Submit your proposal by email

Funded student minigrants

Academic year 2022-23

Exploring Virtual White Board Sessions in Mixed Hearing Environments. Led by Sherry Wang, Shaun Kalweit, Xing He, and Minjia Yu from the Department of Human Centered Design and Engineering.  Faculty advisor Daniella Kim.

Quantifying the Control of Children using Adapted Ride-on Cars: A Comparison of Steering Profiles. Led by Mia Hoffman and Daniel Campos Zamora from the Department of Mechanical Engineering.  Faculty advisors Kat Steele and Heather Feldner. 

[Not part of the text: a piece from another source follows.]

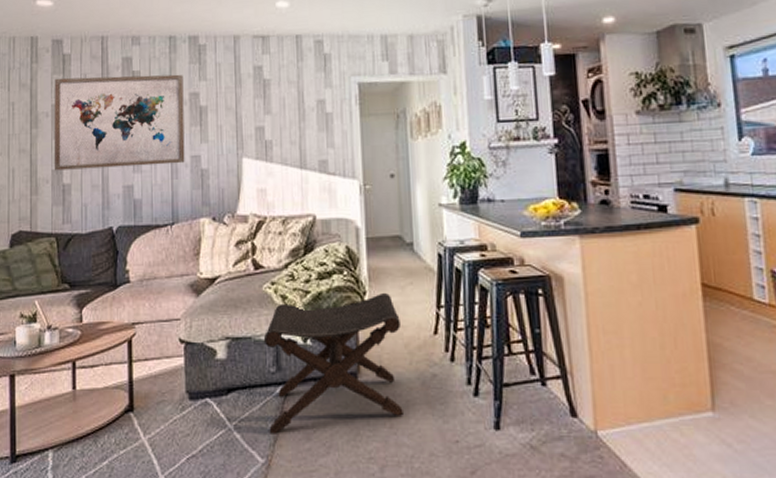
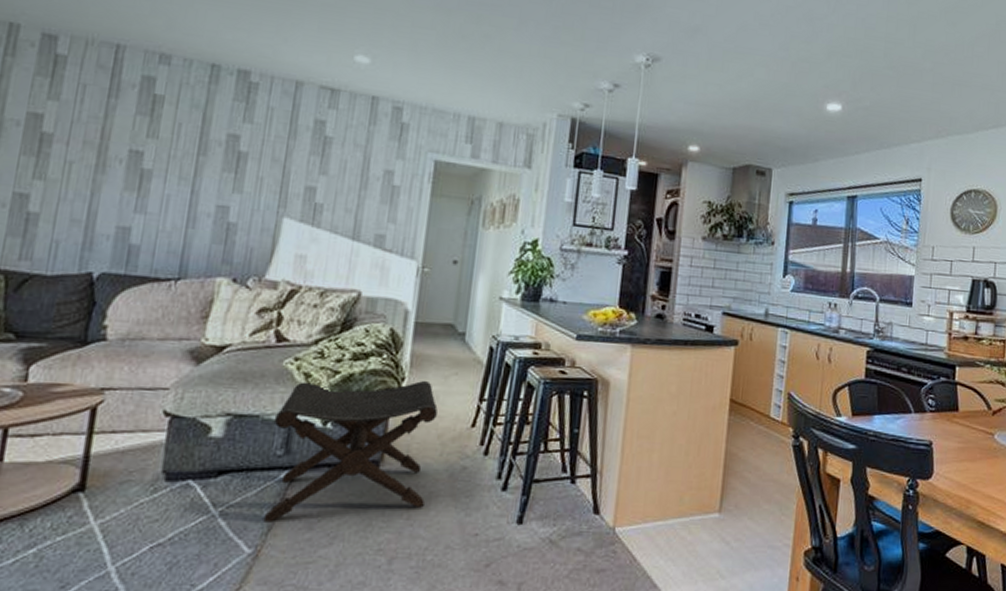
wall art: present [54,74,185,171] -> none [17,81,223,212]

Noise Meter: A Sound Detection Tool for D/deaf and Hard of Hearing Individuals. Haotian Wu, Sai Ma, and Deeksha Meshram from the Department of Human Centered Design and Engineering. Faculty advisors Sarah Coppola and Steven Goodman.

Academic year 2021-22

UnlockedMaps: Mapping Real-Time Accessibility of Urban Rail Transit. Led by Ather Sharif, a Ph.D. student in the Allen School. 
ASSETS’22 Conference Paper | UW News article

Flipping the Script: Designing Systems to Support Blind Audio Description Scriptwriters. Led by Lucy Jiang, an undergraduate student in the Allen School. This research appears in Lucy Jiang’s senior thesis and was presented at the UW Undergraduate Research Symposium. It was also an accepted poster presentation at ASSETS 2022.
UW Undergraduate Research Symposium entry

Understanding User Preferences for a Robot Feeding System. Led by Amal Nanavati, a Ph.D. student in the Allen School. This research continues into 2023.

Academic year 2020-21

Inclusive Design in Video Communication Accessibility with Deaf/deaf and Hard of Hearing Signers. Led by Ana (Ping) Liu, Master’s student in the Department of Human Centered Design & Engineering. This project resulted in a submission to the ACM CHI Conference on Human Factors in Computing Systems (CHI 2022).
Video presentation

VerbalEyes. Led by Lucy Jiang, an undergraduate student in the Paul G. Allen School of Computer Science and Engineering. The research in this project helped justify the design of VerbalEyes, a student-led project to create automated audio descriptions. A poster about the project at the 2021 Tapia Conference won the First Place Undergraduate Award.
Product website

Universal Access to Autonomous Vehicle: Universal Design principles during transition to robot-taxi. Led by Solji Lee, a Master’s student in the School of Art + Art History + Design. The research in this project led to a design Master’s thesis that was demonstrated at an exhibition in the Henry Art Gallery.
Thesis page

Visualizing the Accuracy of Automatic Captions. Led by Kelly Mack, a Ph.D. student in the Paul G. Allen School of Computer Science and Engineering. This research supported a class project in the graduate data visualization course.